• _Reading passage_
I inched down the middle of our street, slip sliding away here and there, but generally staying in the street. Fortunately, no car came in the opposite direction as I am sure we would have both ended up in the snowbanks on the side of the road. At the end of our street, I had to practice another snow driving trick…speeding up way before a hill in order to have the speed and the traction to get to the top of the hill without sliding down backwards. This can only be done by an experienced snowy hill driver because one must also be able to stop at the apex of the hill in order to look for traffic coming in both directions.

• _Exercise details_
From the passage about driving on a snowy street, extract the words starting at "I inched down" and ending at "in both directions.". The records that come next are separate material and have nothing to do with the passage above.

• _Data for review_
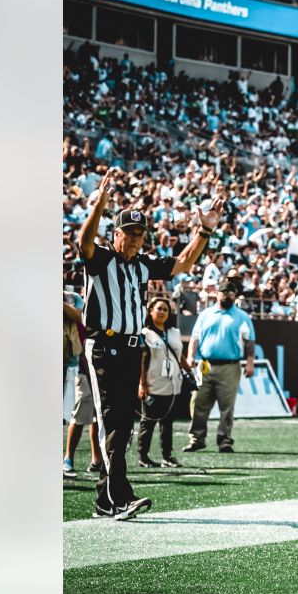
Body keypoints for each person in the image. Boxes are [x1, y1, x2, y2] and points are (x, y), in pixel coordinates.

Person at [77, 167, 223, 520]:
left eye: (141, 234)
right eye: (129, 233)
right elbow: (83, 243)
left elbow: (184, 262)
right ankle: (121, 497)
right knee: (113, 420)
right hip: (104, 347)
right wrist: (98, 204)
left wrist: (204, 230)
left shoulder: (142, 265)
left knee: (123, 423)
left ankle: (103, 500)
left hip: (130, 348)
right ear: (116, 234)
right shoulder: (102, 259)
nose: (136, 239)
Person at [185, 279, 256, 454]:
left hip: (229, 367)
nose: (228, 296)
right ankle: (197, 439)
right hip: (205, 365)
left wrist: (250, 361)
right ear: (217, 294)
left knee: (227, 406)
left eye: (231, 293)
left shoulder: (242, 316)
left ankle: (224, 440)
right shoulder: (205, 314)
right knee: (198, 402)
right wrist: (189, 356)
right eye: (224, 292)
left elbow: (250, 341)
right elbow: (195, 337)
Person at [137, 297, 190, 467]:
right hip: (153, 384)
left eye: (165, 310)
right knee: (148, 422)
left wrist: (190, 371)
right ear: (151, 310)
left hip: (173, 383)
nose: (162, 312)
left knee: (167, 423)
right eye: (159, 308)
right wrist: (142, 383)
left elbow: (179, 355)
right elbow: (141, 360)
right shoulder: (145, 333)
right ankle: (143, 457)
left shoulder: (174, 332)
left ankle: (167, 456)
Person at [63, 292, 103, 478]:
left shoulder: (74, 299)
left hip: (92, 364)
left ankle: (96, 460)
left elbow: (80, 316)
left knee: (96, 414)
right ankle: (68, 458)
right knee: (79, 414)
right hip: (80, 366)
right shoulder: (73, 298)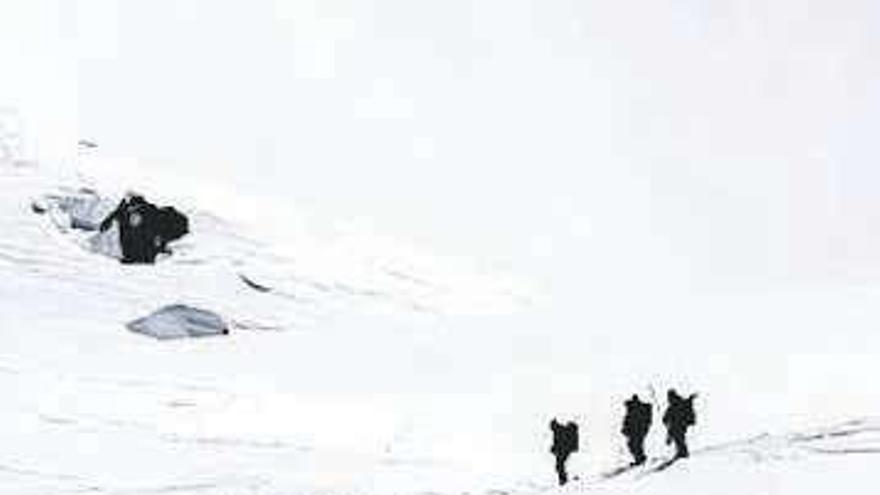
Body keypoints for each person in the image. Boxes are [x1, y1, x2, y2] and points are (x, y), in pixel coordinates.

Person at [99, 194, 162, 264]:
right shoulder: (124, 209)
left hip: (145, 252)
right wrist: (108, 221)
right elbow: (116, 213)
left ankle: (141, 257)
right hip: (130, 250)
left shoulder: (149, 210)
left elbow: (158, 225)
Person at [662, 389, 696, 459]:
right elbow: (668, 414)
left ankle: (682, 452)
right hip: (679, 424)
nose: (668, 399)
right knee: (678, 437)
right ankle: (681, 451)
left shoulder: (676, 403)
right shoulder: (676, 403)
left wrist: (665, 419)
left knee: (678, 437)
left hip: (679, 424)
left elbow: (669, 414)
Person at [621, 394, 652, 466]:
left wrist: (625, 428)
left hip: (637, 431)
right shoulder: (633, 409)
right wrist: (625, 428)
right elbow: (627, 421)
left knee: (635, 445)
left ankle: (640, 459)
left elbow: (629, 420)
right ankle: (640, 458)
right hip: (637, 431)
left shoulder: (635, 410)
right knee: (635, 445)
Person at [549, 419, 579, 486]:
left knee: (559, 465)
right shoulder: (558, 431)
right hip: (563, 451)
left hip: (563, 451)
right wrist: (554, 448)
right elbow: (557, 442)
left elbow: (562, 442)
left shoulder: (559, 431)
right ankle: (563, 479)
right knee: (559, 465)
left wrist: (555, 449)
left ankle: (563, 480)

• _Exercise result_
I inched down the middle of our street, slip sliding away here and there, but generally staying in the street. Fortunately, no car came in the opposite direction as I am sure we would have both ended up in the snowbanks on the side of the road. At the end of our street, I had to practice another snow driving trick…speeding up way before a hill in order to have the speed and the traction to get to the top of the hill without sliding down backwards. This can only be done by an experienced snowy hill driver because one must also be able to stop at the apex of the hill in order to look for traffic coming in both directions.